Hey everyone!!! It’s Jayla and Rubi, we’re today’s Leaders of the Day. We woke up really early today (5:45) and we took a long bus ride to Salinas. We didn’t go to La Estancia today for breakfast and instead had egg sandwiches, orange juice, apples, pears, and strawberry cookies on the bus. Salinas is famously known in Ecuador for its business model which has for years positively impacted the community around it, bringing in money and tourism. Today we visited a cheese factory, chocolate factory, essential oil shop, and textile factory.

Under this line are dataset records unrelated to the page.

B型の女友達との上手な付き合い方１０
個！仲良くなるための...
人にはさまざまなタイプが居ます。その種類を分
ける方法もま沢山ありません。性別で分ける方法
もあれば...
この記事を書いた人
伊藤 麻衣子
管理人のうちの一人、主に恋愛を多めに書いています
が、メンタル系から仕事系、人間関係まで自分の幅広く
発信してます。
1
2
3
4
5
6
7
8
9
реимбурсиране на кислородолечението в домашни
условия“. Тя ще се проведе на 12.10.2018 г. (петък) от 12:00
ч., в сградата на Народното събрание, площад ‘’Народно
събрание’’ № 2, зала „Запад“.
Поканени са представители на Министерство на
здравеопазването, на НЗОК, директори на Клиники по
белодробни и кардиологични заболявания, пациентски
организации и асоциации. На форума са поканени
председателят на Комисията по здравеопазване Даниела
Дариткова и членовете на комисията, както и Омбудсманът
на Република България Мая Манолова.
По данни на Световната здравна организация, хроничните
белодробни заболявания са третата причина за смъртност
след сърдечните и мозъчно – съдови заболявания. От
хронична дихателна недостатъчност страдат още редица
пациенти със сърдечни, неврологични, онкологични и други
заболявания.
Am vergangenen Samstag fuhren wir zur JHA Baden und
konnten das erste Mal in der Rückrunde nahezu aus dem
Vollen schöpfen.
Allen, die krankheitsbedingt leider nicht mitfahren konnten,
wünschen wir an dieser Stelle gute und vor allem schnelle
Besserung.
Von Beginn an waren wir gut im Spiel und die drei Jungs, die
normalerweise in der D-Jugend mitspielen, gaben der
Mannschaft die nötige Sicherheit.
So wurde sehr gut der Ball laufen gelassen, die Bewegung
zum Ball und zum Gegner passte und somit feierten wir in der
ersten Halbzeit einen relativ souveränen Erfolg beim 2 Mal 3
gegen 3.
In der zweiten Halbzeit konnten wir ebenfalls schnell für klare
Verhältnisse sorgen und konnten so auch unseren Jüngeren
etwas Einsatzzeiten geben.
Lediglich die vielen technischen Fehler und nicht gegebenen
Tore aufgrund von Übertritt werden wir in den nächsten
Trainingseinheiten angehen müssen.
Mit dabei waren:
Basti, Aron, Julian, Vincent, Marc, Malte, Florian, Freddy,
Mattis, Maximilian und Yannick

As soon as we pulled up to the first stop, we got out of the bus and immediately spotted locals with their alpacas and llamas carrying jugs of milk up to the cheese factory. We also saw the most adorable stray dogs ever (but we didn’t touch them!). Our guide told us about the cheese factory and how the community gets involved in the business. Every morning farmers from all around the city milk their cows and transport the fresh milk to the factory where it’s tested to make sure it’s safe for consumption then pasteurized before being made into one of 22 different cheeses. The farmers get paid every 15 days based on how much milk they brought in. The cheese made in Salinas is gourmet and is one of the top three cheeses in the country. Afterwards, we were able to buy and try different types of cheese. Many of us, after trying samples, bought multiple cheese blocks to bring home (such as pesto and andino).

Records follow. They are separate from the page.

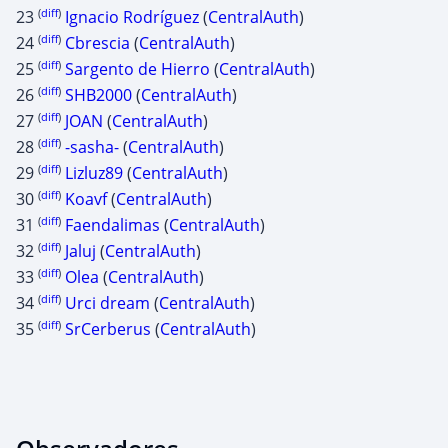
(
diff
)
23
Ignacio Rodríguez
(
CentralAuth
)
(
diff
)
24
Cbrescia
(
CentralAuth
)
(
diff
)
25
Sargento de Hierro
(
CentralAuth
)
(
diff
)
26
SHB2000
(
CentralAuth
)
(
diff
)
27
JOAN
(
CentralAuth
)
(
diff
)
28
-sasha-
(
CentralAuth
)
(
diff
)
29
Lizluz89
(
CentralAuth
)
(
diff
)
30
Koavf
(
CentralAuth
)
(
diff
)
31
Faendalimas
(
CentralAuth
)
(
diff
)
32
Jaluj
(
CentralAuth
)
(
diff
)
33
Olea
(
CentralAuth
)
(
diff
)
34
Urci dream
(
CentralAuth
)
(
diff
)
35
SrCerberus
(
CentralAuth
)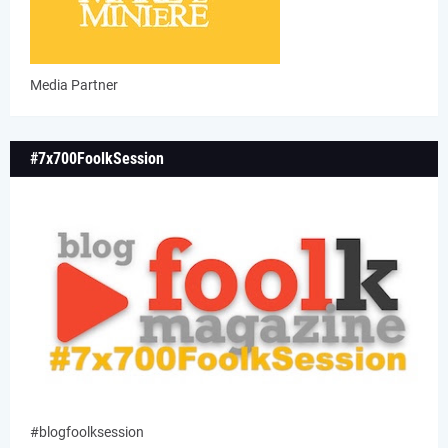
Media Partner
#7x700FoolkSession
#blogfoolksession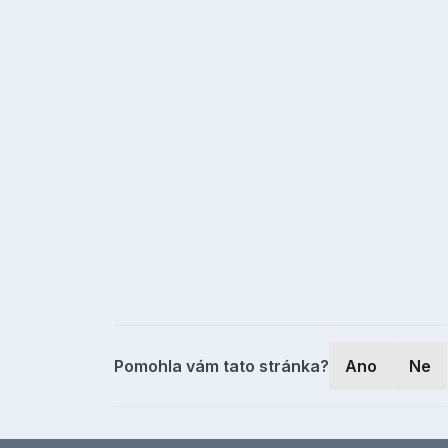
Pomohla vám tato stránka?
Ano
Ne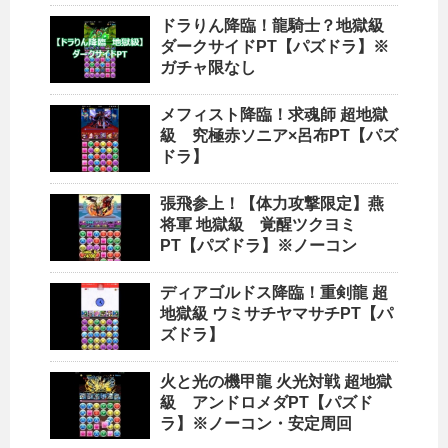
ドラりん降臨！龍騎士？地獄級
ダークサイドPT【パズドラ】※
ガチャ限なし
メフィスト降臨！求魂師 超地獄
級 究極赤ソニア×呂布PT【パズ
ドラ】
張飛参上！【体力攻撃限定】燕
将軍 地獄級 覚醒ツクヨミ
PT【パズドラ】※ノーコン
ディアゴルドス降臨！重剣龍 超
地獄級 ウミサチヤマサチPT【パ
ズドラ】
火と光の機甲龍 火光対戦 超地獄
級 アンドロメダPT【パズド
ラ】※ノーコン・安定周回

After, we boarded the bus and drove a few minutes to the chocolate factory. The factory wasn’t open so we weren’t able to see the process of how it was made, but we did get to visit the store and shop. Everyone definitely bought way more than they needed. They had all different types of chocolate. They had dark chocolate, milk chocolate, chocolate infused with passion fruit and chili, chocolate spreads, chocolate covered almonds, literally EVERY type you could think of (even some you didn’t want to think about like hot pepper!). As we walked away from the chocolate factory, our tour guide told us all about how the town used to look in the 1970’s and showed us pictures. It was drastically different from now and that’s all due to the success of the small local businesses there. Where most homes and buildings stood, there were once small huts without electricity, running water, or paved roads. They’ve achieved amazing progress and we were able to see a lot of construction sites, showing they’re still actively progressing their neighborhood today.

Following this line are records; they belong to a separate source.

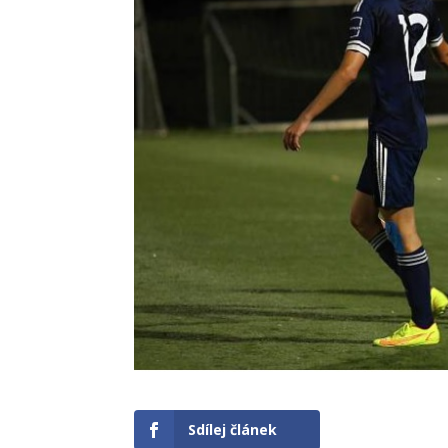
Sdílej článek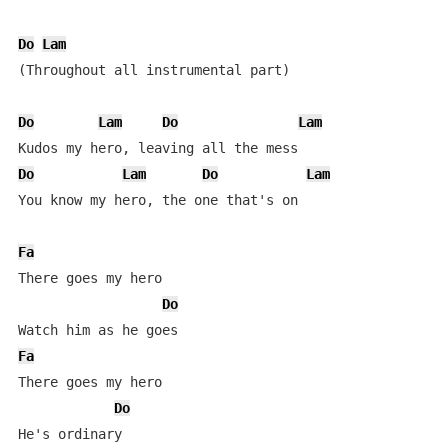
Do
Lam
(Throughout all instrumental part)

Do
Lam
Do
Lam
Do
Lam
Do
Lam
You know my hero, the one that's on

Fa
There goes my hero

Do
Fa
There goes my hero

Do
He's ordinary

On the way to the textile factory we stopped in a small shop for essential oils. I had originally thought I wouldn’t be interested in spending money there but once I stepped inside, I was hooked on the smell of eucalyptus and Rosemary and spent a good amount of money on things I hope I find use for. After around 30 minutes we left and walked to the textile factory. We learned about how most of the clothing there was made from alpaca and llama fur. The factory was also heavily supporting women’s empowerment and by buying something from there, we were directly sending money to the hard working women who supply the store. I ended up spending money on a blanket and a sweater made from Alpaca fur. Afterwards we had pizza for lunch which we were really excited about because we haven’t had pizza since we were in New York. One of the program coordinators told us that we were the first group this summer to finish all the pizza.

On the bus ride back we sang songs like an a capella group which some weren’t happy about because we had to wake up early and they were trying to take naps. When we got back we enjoyed some free time and spent the evening writing letters of appreciation to some sponsors of Global Glimpse. Thanks for reading, please leave us comments lol.

Big Love,

Rubi and Jayla

Happy Birthday Mom and Daddy, love you guys! – Rubi (and Jeancarlo too!)